Smile because it’s over, cry because it happened

The good news is the Mariners are done playing the Guardians for the regular season. That means we can check off two of the peskiest teams of the AL Central, the Guardians and Royals, and at the end of the month will be done with the Twins, as well, leaving just the White Sox and two series against the Tigers. The bad news, of course, is that the Mariners lost today, 6-3, struggling once again to get much offense going while Luis Castillo struggled.

Things started off well for the Mariners, with J.P. Crawford singling to start the game, setting up Dylan Moore to absolutely destroy this baseball for a two-run home run:

But the bats slowed down after that, collecting just one more run on a Ryan Bliss double and getting nothing else done despite striking out as many times as they walked (5). Logan Allen didn’t pitch particularly well, but was able to get himself out of jams, showing why he has an ERA over 5 but an 8-3 record. Annoying. Allen performed his escape act over six innings before the bullpen took over, with rookie Cade Smith dominating over 1.2 innings, coming in to bail out Tim Herrin, who had allowed the first two batters to reach before recording an out. Dylan Moore giveth and Dylan Moore taketh, as he grounded into a double play, ending the inning and the Mariners’ best scoring threat of the game.

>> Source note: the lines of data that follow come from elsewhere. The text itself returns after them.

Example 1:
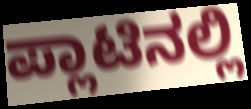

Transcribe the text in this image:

ಪ್ಲಾಟಿನಲ್ಲಿ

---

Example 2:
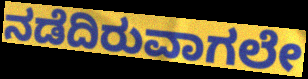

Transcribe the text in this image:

ನಡೆದಿರುವಾಗಲೇ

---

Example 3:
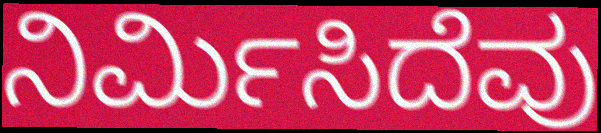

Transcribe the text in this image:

ನಿರ್ಮಿಸಿದೆವು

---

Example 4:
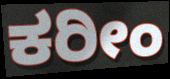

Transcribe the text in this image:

ಕರೀಂ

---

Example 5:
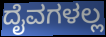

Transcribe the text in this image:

ದೈವಗಳಲ್ಲ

With the offense flat, Luis Castillo needed to be pinpoint perfect, and he was not. The plan with Castillo today appeared to be going changeup-heavy against the contact-oriented Guardians, but Castillo didn’t have a great handle on his changeup in the muggy Cleveland atmosphere, often leaving it up. After the Mariners struck first, Castillo wasn’t able to continue that momentum, giving one of those precious road runs right back after allowing the first two batters to reach; in retrospect, it’s lucky only one run scored, as Josh Naylor grounded into an inning-ending double play, but not before the run scored.

The Guardians then tied it up in the second, as Will Brennan turned on an inside fastball for a solo home run. Castillo looked like he was going to bounce back in the third and fourth, but the fifth inning sunk both him and the Mariners. With two outs, Castillo walked Steven Kwan, and then served up a changeup in the fat part of the plate for Andrés Gímenez for a two-run home run. Seeming to lose the handle on his pitches a little, Castillo then walked José Ramírez before again leaving a slider on the plate for Josh Naylor, who doubled home Ramírez.

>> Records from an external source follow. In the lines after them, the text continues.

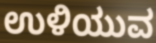
ಉಳಿಯುವ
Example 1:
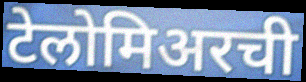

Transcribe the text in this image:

टेलोमिअरची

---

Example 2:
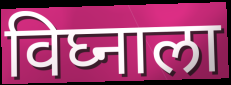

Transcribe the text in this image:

विघ्नाला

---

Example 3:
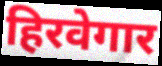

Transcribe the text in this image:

हिरवेगार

In the eighth, Trent Thornton gave up a solo homer to Brennan, who seems to really see Mariners pitching well, to make it 6-3, but at that point the run was purely academic, as the Mariners lineup—missing two of their better bats in Luke Raley and Josh Rojas, with Cleveland neutralizing them with a bevy of left-handed pitching—failed to get anything going.

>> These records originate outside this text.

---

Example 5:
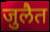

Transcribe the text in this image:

जुलैत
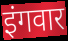
इंगवार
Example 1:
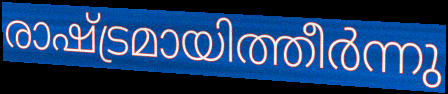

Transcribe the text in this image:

രാഷ്ട്രമായിത്തീർന്നു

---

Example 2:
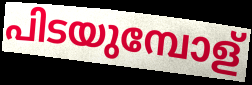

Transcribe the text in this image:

പിടയുമ്പോള്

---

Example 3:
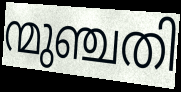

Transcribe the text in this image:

ന്മുഞ്ചതി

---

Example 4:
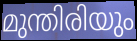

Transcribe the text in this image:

മുന്തിരിയും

There’s been a lot of talk during this series about how the Mariners needed to take this series so they could have playoff positioning advantage over the Guardians, and when looking at games like this, that feels woefully cart-before-horsing. The Mariners have a dominant lead in the AL West, currently, but need to show more consistency—especially against clear postseason frontrunners like the Orioles, Yankees, and Guardians—to show they’re contenders and not pretenders.